Exploring the phenomena of African American college student's active use of mental health resources
Burns, Marvin Jerry, author
Carlson, Laurie, advisor
Gonzalez-Voller, Jessica, advisor
Ford, Bryant, committee member
Chavez, Ernest, committee member
This qualitative study explores the regular and active use of mental health services for a group of African American undergraduate students, currently enrolled in collegiate institutions in the United States. Using phenomenological methodologies, this study intended to understand and describe the essence of the phenomena of the regular and active use of mental health services for these individuals.

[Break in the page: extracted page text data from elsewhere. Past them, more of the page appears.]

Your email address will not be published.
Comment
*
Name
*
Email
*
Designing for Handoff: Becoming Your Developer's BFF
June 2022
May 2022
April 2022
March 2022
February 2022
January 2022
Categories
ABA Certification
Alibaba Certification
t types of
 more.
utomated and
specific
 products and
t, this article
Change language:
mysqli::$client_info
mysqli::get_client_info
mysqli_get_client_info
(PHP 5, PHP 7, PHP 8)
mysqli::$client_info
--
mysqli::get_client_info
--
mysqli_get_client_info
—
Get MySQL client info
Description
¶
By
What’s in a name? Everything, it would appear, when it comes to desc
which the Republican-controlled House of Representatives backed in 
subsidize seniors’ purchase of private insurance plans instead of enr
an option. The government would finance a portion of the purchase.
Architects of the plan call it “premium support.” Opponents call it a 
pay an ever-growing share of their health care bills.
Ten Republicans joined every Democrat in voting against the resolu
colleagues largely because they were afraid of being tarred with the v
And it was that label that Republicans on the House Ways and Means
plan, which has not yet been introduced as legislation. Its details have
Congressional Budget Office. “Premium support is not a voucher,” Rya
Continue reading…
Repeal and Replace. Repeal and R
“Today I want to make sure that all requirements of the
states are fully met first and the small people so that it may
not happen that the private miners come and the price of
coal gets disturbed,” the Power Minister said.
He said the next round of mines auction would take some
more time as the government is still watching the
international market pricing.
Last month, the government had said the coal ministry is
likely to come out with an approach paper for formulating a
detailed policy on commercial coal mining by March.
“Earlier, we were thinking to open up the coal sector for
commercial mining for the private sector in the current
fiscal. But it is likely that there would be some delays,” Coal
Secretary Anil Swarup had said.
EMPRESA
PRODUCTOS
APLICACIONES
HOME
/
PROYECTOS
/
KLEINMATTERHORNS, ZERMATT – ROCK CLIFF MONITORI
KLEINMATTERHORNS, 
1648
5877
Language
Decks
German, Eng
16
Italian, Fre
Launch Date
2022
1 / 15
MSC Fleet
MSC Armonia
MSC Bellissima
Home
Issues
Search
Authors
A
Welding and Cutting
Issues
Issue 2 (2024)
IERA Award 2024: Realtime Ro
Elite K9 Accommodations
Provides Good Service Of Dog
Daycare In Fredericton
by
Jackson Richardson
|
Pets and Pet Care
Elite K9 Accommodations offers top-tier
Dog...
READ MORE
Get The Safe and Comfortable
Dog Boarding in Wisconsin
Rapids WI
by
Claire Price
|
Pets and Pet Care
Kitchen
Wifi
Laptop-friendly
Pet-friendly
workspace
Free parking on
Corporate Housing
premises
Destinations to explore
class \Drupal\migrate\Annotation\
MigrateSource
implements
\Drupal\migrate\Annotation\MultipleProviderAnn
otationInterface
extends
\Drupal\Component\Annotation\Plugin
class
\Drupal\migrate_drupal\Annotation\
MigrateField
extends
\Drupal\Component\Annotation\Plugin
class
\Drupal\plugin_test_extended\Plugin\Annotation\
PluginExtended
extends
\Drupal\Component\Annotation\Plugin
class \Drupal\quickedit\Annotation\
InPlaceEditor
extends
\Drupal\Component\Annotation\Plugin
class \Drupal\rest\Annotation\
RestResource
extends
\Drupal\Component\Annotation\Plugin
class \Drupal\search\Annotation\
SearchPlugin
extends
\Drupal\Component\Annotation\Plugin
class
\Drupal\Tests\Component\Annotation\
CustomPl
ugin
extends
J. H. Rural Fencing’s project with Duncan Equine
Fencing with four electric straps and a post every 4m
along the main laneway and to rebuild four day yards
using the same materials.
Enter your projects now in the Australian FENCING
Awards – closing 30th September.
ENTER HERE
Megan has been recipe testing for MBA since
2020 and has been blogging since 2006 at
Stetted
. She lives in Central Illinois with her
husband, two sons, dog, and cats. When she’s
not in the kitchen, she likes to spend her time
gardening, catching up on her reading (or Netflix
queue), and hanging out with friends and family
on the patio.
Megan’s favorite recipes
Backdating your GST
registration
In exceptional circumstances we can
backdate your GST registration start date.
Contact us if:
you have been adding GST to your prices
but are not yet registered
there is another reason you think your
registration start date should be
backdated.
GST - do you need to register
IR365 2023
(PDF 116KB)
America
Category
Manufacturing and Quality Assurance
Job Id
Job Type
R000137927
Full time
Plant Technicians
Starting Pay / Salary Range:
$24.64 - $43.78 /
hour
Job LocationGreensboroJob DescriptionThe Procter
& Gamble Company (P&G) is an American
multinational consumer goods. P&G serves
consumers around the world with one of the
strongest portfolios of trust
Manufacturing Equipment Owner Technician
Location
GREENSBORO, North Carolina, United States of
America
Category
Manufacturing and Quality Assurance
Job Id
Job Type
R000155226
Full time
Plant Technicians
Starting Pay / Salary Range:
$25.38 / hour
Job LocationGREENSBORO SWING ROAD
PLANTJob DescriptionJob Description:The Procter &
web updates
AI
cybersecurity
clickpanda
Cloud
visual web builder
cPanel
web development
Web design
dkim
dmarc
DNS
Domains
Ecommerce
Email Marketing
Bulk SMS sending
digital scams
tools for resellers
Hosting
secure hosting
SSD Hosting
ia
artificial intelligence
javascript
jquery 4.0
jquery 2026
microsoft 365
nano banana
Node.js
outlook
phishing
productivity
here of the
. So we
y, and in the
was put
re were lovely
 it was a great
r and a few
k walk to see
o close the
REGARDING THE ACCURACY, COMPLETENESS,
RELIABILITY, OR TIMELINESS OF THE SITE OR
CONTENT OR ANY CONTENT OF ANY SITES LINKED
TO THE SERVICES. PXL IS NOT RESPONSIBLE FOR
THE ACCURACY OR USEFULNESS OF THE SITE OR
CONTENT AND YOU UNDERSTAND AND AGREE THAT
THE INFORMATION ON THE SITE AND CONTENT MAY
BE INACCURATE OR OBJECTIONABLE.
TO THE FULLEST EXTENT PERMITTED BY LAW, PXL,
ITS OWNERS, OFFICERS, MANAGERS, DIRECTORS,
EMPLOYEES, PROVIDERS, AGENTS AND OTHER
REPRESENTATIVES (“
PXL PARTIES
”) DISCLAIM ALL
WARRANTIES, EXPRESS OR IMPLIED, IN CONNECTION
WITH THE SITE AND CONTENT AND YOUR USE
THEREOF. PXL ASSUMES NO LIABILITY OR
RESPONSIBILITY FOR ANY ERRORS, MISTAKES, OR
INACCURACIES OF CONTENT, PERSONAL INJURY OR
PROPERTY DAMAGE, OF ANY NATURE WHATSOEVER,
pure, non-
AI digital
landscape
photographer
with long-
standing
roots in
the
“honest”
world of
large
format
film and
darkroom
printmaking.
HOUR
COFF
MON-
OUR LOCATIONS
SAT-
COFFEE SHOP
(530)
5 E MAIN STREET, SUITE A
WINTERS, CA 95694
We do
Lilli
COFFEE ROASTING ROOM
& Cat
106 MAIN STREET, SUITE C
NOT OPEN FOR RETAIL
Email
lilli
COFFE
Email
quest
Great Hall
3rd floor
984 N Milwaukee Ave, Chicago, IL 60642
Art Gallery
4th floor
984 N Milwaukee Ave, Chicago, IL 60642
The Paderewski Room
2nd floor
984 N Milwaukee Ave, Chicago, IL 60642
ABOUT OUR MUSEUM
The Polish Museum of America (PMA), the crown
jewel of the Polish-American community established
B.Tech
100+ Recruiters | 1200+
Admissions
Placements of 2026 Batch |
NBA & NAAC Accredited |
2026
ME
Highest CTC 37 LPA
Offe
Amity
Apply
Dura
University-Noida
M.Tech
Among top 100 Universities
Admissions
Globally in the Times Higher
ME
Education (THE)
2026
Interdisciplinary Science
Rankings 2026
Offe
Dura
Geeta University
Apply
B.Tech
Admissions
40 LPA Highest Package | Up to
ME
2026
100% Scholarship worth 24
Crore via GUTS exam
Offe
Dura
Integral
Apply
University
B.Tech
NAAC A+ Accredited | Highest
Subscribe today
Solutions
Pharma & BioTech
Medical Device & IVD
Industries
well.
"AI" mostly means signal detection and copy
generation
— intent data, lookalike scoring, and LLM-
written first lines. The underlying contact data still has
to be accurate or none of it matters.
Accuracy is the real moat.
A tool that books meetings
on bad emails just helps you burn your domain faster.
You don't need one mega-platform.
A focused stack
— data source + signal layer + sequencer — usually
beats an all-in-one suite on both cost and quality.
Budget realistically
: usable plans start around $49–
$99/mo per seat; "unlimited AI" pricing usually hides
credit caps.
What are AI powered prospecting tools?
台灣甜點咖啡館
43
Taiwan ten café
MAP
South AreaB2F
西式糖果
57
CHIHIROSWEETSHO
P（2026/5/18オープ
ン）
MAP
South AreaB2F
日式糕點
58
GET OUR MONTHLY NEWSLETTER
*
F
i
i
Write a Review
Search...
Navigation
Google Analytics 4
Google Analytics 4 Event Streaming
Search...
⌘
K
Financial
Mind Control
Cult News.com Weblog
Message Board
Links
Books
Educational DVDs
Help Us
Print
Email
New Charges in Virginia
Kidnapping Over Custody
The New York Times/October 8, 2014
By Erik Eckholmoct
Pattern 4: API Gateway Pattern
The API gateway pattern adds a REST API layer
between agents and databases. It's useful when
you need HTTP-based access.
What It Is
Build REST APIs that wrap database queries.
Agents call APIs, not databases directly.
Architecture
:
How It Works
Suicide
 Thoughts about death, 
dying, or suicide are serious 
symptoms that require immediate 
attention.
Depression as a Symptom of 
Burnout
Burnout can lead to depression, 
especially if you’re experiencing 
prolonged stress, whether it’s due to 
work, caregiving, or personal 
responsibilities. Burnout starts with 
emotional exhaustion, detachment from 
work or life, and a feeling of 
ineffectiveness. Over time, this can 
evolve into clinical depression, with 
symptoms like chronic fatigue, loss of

The researcher collected, transcribed, and analyzed data from semi-structured, open-ended interviews for themes that presented the essence of these individuals' experiences. Findings describe a group of individuals who are self-motivated to pursue mental health resources. These participants have (a) a strong desire to maintain their agency in selecting their mental health providers, (b) are most often constantly overcoming some levels of stigma, (c) believe in the benefit of counseling/therapy, (d) have a variety of experience and experiences with counseling/therapy, and (e) have a strong preference for working exclusively with providers who are persons of color or have similar racial and cultural familiarity to themselves. Peers, more often than family, encouraged and supported regular and active use of mental health services. Participants expressed that navigating access to a provider, cost, and stigma were barriers before and during use. Implications of this study encourage the application of multicultural and racially and culturally relevant training for all providers and reiterates the need for diverse counseling and mental health professionals to meet the mental health needs for African American college students.
Includes bibliographical references.